A summary only reads correctly if the model sees the conversation in the order it happened, so sort the messages by their date field before building the prompt. Each message carries a date as a Unix timestamp, and none of the 6 providers guarantee message_ids are returned chronologically. Sorting yourself is one line and removes a whole class of “the model summarized the reply before the question” bugs.

The snippet below sorts the fetched messages and formats them into a single transcript with a sender label per turn. Labeling each turn with the sender lets the model attribute decisions to the right person, which matters when the summary needs to say who agreed to what. Trimming each body to its first 1,000 characters keeps a long thread inside budget without losing the gist.

def build_transcript(messages):
ordered = sorted(messages, key=lambda m: m["date"])
return "\n\n".join(
f"{m['from']}: {m['body'][:1000]}" for m in ordered
)

For a thread that fits the context window, the summary is a single completion. Give the model a system prompt that fixes the format, two or three sentences plus any decisions and open action items, and pass the transcript as the user turn. Use a temperature of 0.3 so the summary reads naturally without drifting from the facts. A thread of 12 messages runs about 4,000 tokens and costs roughly $0.001 with GPT-4o-mini.

The call below returns a short summary string. Asking explicitly for decisions and action items, not just a recap, is what makes the summary useful for catching up rather than a shorter version of the same wall of text.

from openai import OpenAI
client = OpenAI()
def summarize(transcript):
resp = client.chat.completions.create(
model="gpt-4o-mini",
temperature=0.3,
messages=[
{"role": "system", "content":
"Summarize this email thread in 2-3 sentences. "
"End with any decisions made and open action items."},
{"role": "user", "content": transcript},
],
)
return resp.choices[0].message.content

Handle threads longer than the context window

Section titled “Handle threads longer than the context window”

Most threads fit a modern context window, but a months-long escalation can run past it. When the transcript exceeds your token budget, switch to map-reduce: summarize each message or small batch on its own, then summarize the summaries. A thread of 200 messages that won’t fit in one context window reduces cleanly in 2 passes this way.

The structure is a loop, not a new API. Map each chunk to a one-line summary, concatenate those lines, and run a final reduce pass over them for the headline summary. This keeps any single model call well inside the limit and costs a little more in calls but stays bounded no matter how long the thread grows. Run the map calls concurrently to keep latency flat.

Summaries are expensive to recompute and cheap to store, so write each one to your database keyed on the thread ID. Reads then hit your cache in under 50 ms instead of regenerating, which matters on an inbox view that renders dozens of summaries at once. Stamp each stored summary with the timestamp of the latest message it covered.

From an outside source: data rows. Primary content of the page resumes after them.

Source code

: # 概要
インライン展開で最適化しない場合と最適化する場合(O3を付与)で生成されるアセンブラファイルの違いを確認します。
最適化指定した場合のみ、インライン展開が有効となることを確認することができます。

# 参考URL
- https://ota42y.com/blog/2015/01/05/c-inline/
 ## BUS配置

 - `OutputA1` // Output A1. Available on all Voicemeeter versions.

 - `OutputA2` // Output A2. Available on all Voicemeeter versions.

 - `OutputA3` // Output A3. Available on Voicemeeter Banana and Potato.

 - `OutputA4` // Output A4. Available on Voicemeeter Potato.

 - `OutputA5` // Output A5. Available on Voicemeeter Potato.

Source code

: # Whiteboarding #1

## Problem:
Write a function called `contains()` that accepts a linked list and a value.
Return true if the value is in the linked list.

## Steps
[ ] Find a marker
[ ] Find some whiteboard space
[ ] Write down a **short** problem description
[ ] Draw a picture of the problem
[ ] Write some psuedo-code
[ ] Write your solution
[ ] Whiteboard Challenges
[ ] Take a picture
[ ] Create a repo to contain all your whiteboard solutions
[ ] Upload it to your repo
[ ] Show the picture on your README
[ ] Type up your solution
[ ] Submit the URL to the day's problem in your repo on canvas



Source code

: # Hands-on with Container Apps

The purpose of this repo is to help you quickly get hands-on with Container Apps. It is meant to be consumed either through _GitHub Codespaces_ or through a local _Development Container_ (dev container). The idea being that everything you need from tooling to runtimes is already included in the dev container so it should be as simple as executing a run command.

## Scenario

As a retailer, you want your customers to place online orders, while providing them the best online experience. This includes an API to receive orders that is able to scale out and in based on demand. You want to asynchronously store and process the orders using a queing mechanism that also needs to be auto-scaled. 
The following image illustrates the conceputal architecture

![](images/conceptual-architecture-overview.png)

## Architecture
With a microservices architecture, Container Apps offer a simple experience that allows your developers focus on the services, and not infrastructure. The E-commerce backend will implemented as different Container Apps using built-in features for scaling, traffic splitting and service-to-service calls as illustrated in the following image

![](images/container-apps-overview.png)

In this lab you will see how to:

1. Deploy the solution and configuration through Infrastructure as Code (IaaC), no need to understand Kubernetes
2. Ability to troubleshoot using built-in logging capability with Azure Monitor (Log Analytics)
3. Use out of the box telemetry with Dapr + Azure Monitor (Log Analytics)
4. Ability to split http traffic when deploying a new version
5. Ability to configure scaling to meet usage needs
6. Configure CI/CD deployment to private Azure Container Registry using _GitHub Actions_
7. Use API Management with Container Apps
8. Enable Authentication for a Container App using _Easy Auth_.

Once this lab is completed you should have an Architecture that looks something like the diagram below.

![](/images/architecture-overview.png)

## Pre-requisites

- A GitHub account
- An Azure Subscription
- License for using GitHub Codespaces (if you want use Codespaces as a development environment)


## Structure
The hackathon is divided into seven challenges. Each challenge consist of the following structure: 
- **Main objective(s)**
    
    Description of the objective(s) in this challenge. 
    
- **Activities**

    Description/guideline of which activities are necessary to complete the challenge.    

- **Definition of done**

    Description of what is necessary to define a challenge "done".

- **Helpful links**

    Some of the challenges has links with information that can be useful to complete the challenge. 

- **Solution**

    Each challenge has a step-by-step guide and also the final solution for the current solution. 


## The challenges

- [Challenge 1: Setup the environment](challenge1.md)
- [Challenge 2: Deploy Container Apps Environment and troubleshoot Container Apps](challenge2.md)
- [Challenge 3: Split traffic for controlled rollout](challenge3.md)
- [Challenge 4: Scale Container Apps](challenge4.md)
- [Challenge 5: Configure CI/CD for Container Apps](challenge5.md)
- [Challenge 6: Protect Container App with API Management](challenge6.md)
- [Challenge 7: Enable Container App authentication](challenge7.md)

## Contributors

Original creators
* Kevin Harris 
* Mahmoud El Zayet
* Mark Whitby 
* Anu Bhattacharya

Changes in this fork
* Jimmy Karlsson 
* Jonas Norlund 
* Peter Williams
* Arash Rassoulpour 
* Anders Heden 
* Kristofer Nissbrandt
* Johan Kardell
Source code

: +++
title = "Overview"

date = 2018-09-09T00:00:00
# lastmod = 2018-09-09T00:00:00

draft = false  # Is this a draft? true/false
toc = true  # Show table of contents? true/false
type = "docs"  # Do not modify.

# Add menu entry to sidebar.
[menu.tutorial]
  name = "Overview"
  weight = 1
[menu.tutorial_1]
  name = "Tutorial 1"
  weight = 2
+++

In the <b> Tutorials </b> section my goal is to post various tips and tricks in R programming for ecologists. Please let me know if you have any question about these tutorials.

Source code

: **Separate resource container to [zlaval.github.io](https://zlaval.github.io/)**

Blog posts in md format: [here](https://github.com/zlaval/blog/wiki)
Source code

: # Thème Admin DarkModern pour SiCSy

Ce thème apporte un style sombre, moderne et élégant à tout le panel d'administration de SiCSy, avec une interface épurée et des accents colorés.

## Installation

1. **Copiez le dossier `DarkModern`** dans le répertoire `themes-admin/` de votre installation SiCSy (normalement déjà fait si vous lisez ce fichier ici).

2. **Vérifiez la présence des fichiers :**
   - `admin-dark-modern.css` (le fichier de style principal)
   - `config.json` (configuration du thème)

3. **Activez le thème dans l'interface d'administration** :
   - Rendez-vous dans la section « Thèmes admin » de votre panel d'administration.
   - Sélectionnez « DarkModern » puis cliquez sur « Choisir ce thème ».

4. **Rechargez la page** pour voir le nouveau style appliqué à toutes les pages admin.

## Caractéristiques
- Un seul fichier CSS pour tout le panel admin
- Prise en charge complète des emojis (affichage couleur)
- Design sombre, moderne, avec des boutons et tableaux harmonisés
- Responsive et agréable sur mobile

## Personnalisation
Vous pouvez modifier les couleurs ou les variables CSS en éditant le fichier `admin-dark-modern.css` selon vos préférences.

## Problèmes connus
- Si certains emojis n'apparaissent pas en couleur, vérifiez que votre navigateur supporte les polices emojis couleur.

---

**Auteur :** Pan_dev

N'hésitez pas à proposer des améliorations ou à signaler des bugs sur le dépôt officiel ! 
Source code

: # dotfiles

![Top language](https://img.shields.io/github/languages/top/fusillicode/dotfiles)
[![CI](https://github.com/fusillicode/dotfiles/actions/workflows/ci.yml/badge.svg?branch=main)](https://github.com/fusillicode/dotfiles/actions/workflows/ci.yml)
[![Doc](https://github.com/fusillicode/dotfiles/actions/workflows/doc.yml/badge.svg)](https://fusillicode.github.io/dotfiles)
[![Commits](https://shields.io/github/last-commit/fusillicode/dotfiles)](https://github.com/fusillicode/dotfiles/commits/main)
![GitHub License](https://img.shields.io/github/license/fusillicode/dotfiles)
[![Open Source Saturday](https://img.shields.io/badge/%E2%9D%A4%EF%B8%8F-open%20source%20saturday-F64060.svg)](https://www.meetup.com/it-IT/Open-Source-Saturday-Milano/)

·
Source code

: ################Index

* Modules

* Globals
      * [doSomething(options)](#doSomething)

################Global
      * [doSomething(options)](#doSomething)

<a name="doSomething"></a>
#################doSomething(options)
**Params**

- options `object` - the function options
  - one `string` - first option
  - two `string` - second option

Refresh on change rather than on a schedule. Subscribe to the message.created webhook, and when a new message lands in a thread, re-summarize only that thread. (thread.replied fires only for tracked threads you sent with tracking enabled, so message.created is the right trigger for incoming replies.) That keeps summaries current without re-running the model over a static archive every night. The webhook wiring is in Receive real-time webhooks.

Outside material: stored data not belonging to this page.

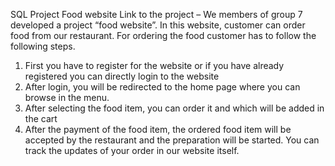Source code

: SQL Project
Food website
Link to the project – 
We members of group 7 developed a project “food website”. In this website, customer can order food from our restaurant. For ordering the food customer has to follow the following steps.
1)	First you have to register for the website or if you have already registered you can directly login to the website
2)	After login, you will be redirected to the home page where you can browse in the menu.
3)	After selecting the food item, you can order it and which will be added in the cart
4)	After the payment of the food item, the ordered food item will be accepted by the restaurant and the preparation will be started.
You can track the updates of your order in our website itself.
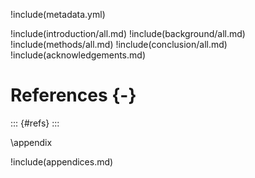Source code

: !include(metadata.yml)

!include(introduction/all.md)
!include(background/all.md)
!include(methods/all.md)
!include(conclusion/all.md)
!include(acknowledgements.md)

# References {-}

<!-- Inserts the bibliography here. -->
::: {#refs}
:::

\appendix

!include(appendices.md)
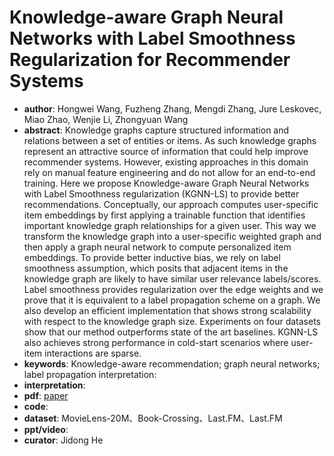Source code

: # Knowledge-aware Graph Neural Networks with Label Smoothness Regularization for Recommender Systems
- **author**: Hongwei Wang, Fuzheng Zhang, Mengdi Zhang, Jure Leskovec, Miao Zhao, Wenjie Li, Zhongyuan Wang
- **abstract**: Knowledge graphs capture structured information and relations between a set of entities or items. As such knowledge graphs represent an attractive source of information that could help improve recommender systems. However, existing approaches in this domain rely on manual feature engineering and do not allow for an end-to-end training. Here we propose Knowledge-aware Graph Neural Networks with Label Smoothness regularization (KGNN-LS) to provide better recommendations. Conceptually, our approach computes user-specific item embeddings by first applying a trainable function that identifies important knowledge graph relationships for a given user. This way we transform the knowledge graph into a user-specific weighted graph and then apply a graph neural network to compute personalized item embeddings. To provide better inductive bias, we rely on label smoothness assumption, which posits that adjacent items in the knowledge graph are likely to have similar user relevance labels/scores. Label smoothness provides regularization over the edge weights and we prove that it is equivalent to a label propagation scheme on a graph. We also develop an efficient implementation that shows strong scalability with respect to the knowledge graph size. Experiments on four datasets show that our method outperforms state of the art baselines. KGNN-LS also achieves strong performance in cold-start scenarios where user-item interactions are sparse.
- **keywords**:  Knowledge-aware recommendation; graph neural networks; label propagation interpretation:
- **interpretation**:
- **pdf**: [paper](https://arxiv.org/pdf/1905.04413)
- **code**: 
- **dataset**: MovieLens-20M、Book-Crossing、Last.FM、Last.FM
- **ppt/video**:
- **curator**: Jidong He
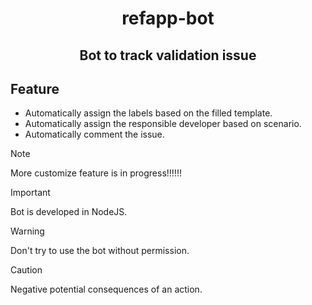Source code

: <h1 align="center">refapp-bot</h1>
<h2 align="center">Bot to track validation issue</h2>

## Feature

- Automatically assign the labels based on the filled template.
- Automatically assign the responsible developer based on scenario.
- Automatically comment the issue. 

> [!NOTE]  
> More customize feature is in progress!!!!!!

> [!IMPORTANT]  
> Bot is developed in NodeJS.

> [!WARNING]  
> Don't try to use the bot without permission.

> [!CAUTION]
> Negative potential consequences of an action.

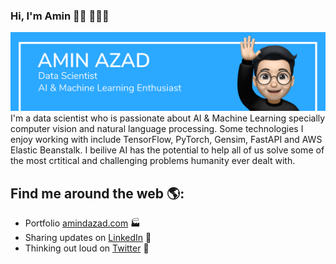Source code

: ### Hi, I'm Amin 👋🏼 👨🏻‍💻

<img src="https://raw.githubusercontent.com/amindazad/amindazad/master/gh-header.png" alt="banner that says Amin Azad - Data Scientist, AI & Machine Learning Enthusiast alongside a emoji of Amin">
I'm a data scientist who is passionate about AI & Machine Learning specially computer vision and natural language processing. Some technologies I enjoy working with include TensorFlow, PyTorch, Gensim, FastAPI and AWS Elastic Beanstalk. I beilive AI has the potential to help all of us solve some of the most crtitical  and challenging problems humanity ever dealt with. 


## Find me around the web 🌎: 
- Portfolio <a href="https://www.amindazad.com">amindazad.com</a> 🏭
- Sharing updates on <a href="https://www.linkedin.com/in/amindazad//">LinkedIn</a> 💼
- Thinking out loud on <a href="https://twitter.com/amindazad"> Twitter</a> 🤔

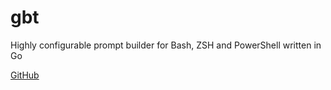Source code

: # gbt

Highly configurable prompt builder for Bash, ZSH and PowerShell written in Go

[GitHub](https://github.com/jtyr/gbt)
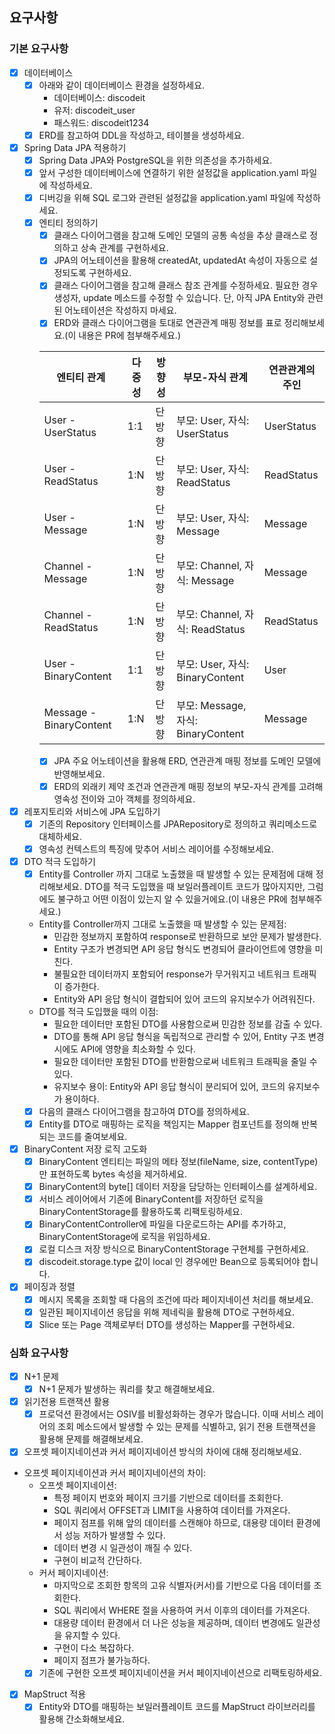 ## 요구사항

### 기본 요구사항
- [x] 데이터베이스
  - [x]  아래와 같이 데이터베이스 환경을 설정하세요.
      - 데이터베이스: discodeit
      - 유저: discodeit_user 
      - 패스워드: discodeit1234
  - [x] ERD를 참고하여 DDL을 작성하고, 테이블을 생성하세요. 
- [x] Spring Data JPA 적용하기
  - [x] Spring Data JPA와 PostgreSQL을 위한 의존성을 추가하세요.
  - [x] 앞서 구성한 데이터베이스에 연결하기 위한 설정값을 application.yaml 파일에 작성하세요.
  - [x] 디버깅을 위해 SQL 로그와 관련된 설정값을 application.yaml 파일에 작성하세요.
  - [x] 엔티티 정의하기
    - [x] 클래스 다이어그램을 참고해 도메인 모델의 공통 속성을 추상 클래스로 정의하고 상속 관계를 구현하세요.
    - [x] JPA의 어노테이션을 활용해 createdAt, updatedAt 속성이 자동으로 설정되도록 구현하세요.
    - [x] 클래스 다이어그램을 참고해 클래스 참조 관계를 수정하세요. 필요한 경우 생성자, update 메소드를 수정할 수 있습니다. 단, 아직 JPA Entity와 관련된 어노테이션은 작성하지 마세요.
    - [x] ERD와 클래스 다이어그램을 토대로 연관관계 매핑 정보를 표로 정리해보세요.(이 내용은 PR에 첨부해주세요.)
  
    |엔티티 관계|다중성|방향성|부모-자식 관계|연관관계의 주인|
    |---|---|---|---|---|
    |User - UserStatus|1:1|단방향|부모: User, 자식: UserStatus|UserStatus|
    |User - ReadStatus|1:N|단방향|부모: User, 자식: ReadStatus|ReadStatus|
    |User - Message|1:N|단방향|부모: User, 자식: Message|Message|
    |Channel - Message|1:N|단방향|부모: Channel, 자식: Message|Message|
    |Channel - ReadStatus|1:N|단방향|부모: Channel, 자식: ReadStatus|ReadStatus|
    |User - BinaryContent|1:1|단방향|부모: User, 자식: BinaryContent|User|
    |Message - BinaryContent|1:N|단방향|부모: Message, 자식: BinaryContent|Message|
    - [x] JPA 주요 어노테이션을 활용해 ERD, 연관관계 매핑 정보를 도메인 모델에 반영해보세요. 
    - [x] ERD의 외래키 제약 조건과 연관관계 매핑 정보의 부모-자식 관계를 고려해 영속성 전이와 고아 객체를 정의하세요. 
- [x] 레포지토리와 서비스에 JPA 도입하기
  - [x] 기존의 Repository 인터페이스를 JPARepository로 정의하고 쿼리메소드로 대체하세요. 
  - [x] 영속성 컨텍스트의 특징에 맞추어 서비스 레이어를 수정해보세요. 
- [x] DTO 적극 도입하기
  - [x] Entity를 Controller 까지 그대로 노출했을 때 발생할 수 있는 문제점에 대해 정리해보세요. DTO를 적극 도입했을 때 보일러플레이트 코드가 많아지지만, 그럼에도 불구하고 어떤 이점이 있는지 알 수 있을거에요.(이 내용은 PR에 첨부해주세요.)
  - Entity를 Controller까지 그대로 노출했을 때 발생할 수 있는 문제점:
    - 민감한 정보까지 포함하여 response로 반환하므로 보안 문제가 발생한다.
    - Entity 구조가 변경되면 API 응답 형식도 변경되어 클라이언트에 영향을 미친다.
    - 불필요한 데이터까지 포함되어 response가 무거워지고 네트워크 트래픽이 증가한다.
    - Entity와 API 응답 형식이 결합되어 있어 코드의 유지보수가 어려워진다.
  - DTO를 적극 도입했을 때의 이점:
    - 필요한 데이터만 포함된 DTO를 사용함으로써 민감한 정보를 감출 수 있다.
    - DTO를 통해 API 응답 형식을 독립적으로 관리할 수 있어, Entity 구조 변경 시에도 API에 영향을 최소화할 수 있다.
    - 필요한 데이터만 포함된 DTO를 반환함으로써 네트워크 트래픽을 줄일 수 있다.
    - 유지보수 용이: Entity와 API 응답 형식이 분리되어 있어, 코드의 유지보수가 용이하다.
  - [x] 다음의 클래스 다이어그램을 참고하여 DTO를 정의하세요.
  - [x] Entity를 DTO로 매핑하는 로직을 책임지는 Mapper 컴포넌트를 정의해 반복되는 코드를 줄여보세요.
- [x] BinaryContent 저장 로직 고도화
  - [x] BinaryContent 엔티티는 파일의 메타 정보(fileName, size, contentType)만 표현하도록 bytes 속성을 제거하세요.
  - [x] BinaryContent의 byte[] 데이터 저장을 담당하는 인터페이스를 설계하세요.
  - [x] 서비스 레이어에서 기존에 BinaryContent를 저장하던 로직을 BinaryContentStorage를 활용하도록 리팩토링하세요.
  - [x] BinaryContentController에 파일을 다운로드하는 API를 추가하고, BinaryContentStorage에 로직을 위임하세요.
  - [x] 로컬 디스크 저장 방식으로 BinaryContentStorage 구현체를 구현하세요.
  - [x] discodeit.storage.type 값이 local 인 경우에만 Bean으로 등록되어야 합니다.
- [x] 페이징과 정렬
  - [x] 메시지 목록을 조회할 때 다음의 조건에 따라 페이지네이션 처리를 해보세요. 
  - [x] 일관된 페이지네이션 응답을 위해 제네릭을 활용해 DTO로 구현하세요. 
  - [x] Slice 또는 Page 객체로부터 DTO를 생성하는 Mapper를 구현하세요. 

### 심화 요구사항
- [x] N+1 문제
  - [x] N+1 문제가 발생하는 쿼리를 찾고 해결해보세요.
- [x] 읽기전용 트랜잭션 활용
  - [x] 프로덕션 환경에서는 OSIV를 비활성화하는 경우가 많습니다. 이때 서비스 레이어의 조회 메소드에서 발생할 수 있는 문제를 식별하고, 읽기 전용 트랜잭션을 활용해 문제를 해결해보세요. 
- [x] 오프셋 페이지네이션과 커서 페이지네이션 방식의 차이에 대해 정리해보세요.
- 오프셋 페이지네이션과 커서 페이지네이션의 차이:
  - 오프셋 페이지네이션:
      - 특정 페이지 번호와 페이지 크기를 기반으로 데이터를 조회한다.
      - SQL 쿼리에서 OFFSET과 LIMIT을 사용하여 데이터를 가져온다.
      - 페이지 점프를 위해 앞의 데이터를 스캔해야 하므로, 대용량 데이터 환경에서 성능 저하가 발생할 수 있다.
      - 데이터 변경 시 일관성이 깨질 수 있다.
      - 구현이 비교적 간단하다.
  - 커서 페이지네이션:
      - 마지막으로 조회한 항목의 고유 식별자(커서)를 기반으로 다음 데이터를 조회한다.
      - SQL 쿼리에서 WHERE 절을 사용하여 커서 이후의 데이터를 가져온다.
      - 대용량 데이터 환경에서 더 나은 성능을 제공하며, 데이터 변경에도 일관성을 유지할 수 있다.
      - 구현이 다소 복잡하다.
      - 페이지 점프가 불가능하다.
  - [x]  기존에 구현한 오프셋 페이지네이션을 커서 페이지네이션으로 리팩토링하세요. 
- [x] MapStruct 적용
  - [x] Entity와 DTO를 매핑하는 보일러플레이트 코드를 MapStruct 라이브러리를 활용해 간소화해보세요.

Summaries inherit the model’s blind spots, so they’re a navigation aid, not a system of record. A summary compresses a thread of 30 messages into 3 sentences, so it drops detail by design. The model can drop a detail that turns out to matter, so always link the summary back to the full thread and never delete the source. For decisions with legal or financial weight, treat the summary as a pointer and have a human read the original.

Privacy is the same calculation as any inbox integration. A thread can contain contracts, personal data, and internal strategy, so decide whether full bodies may leave your infrastructure or call for a local model. The trust-boundary detail is in Connect an LLM to a user’s inbox.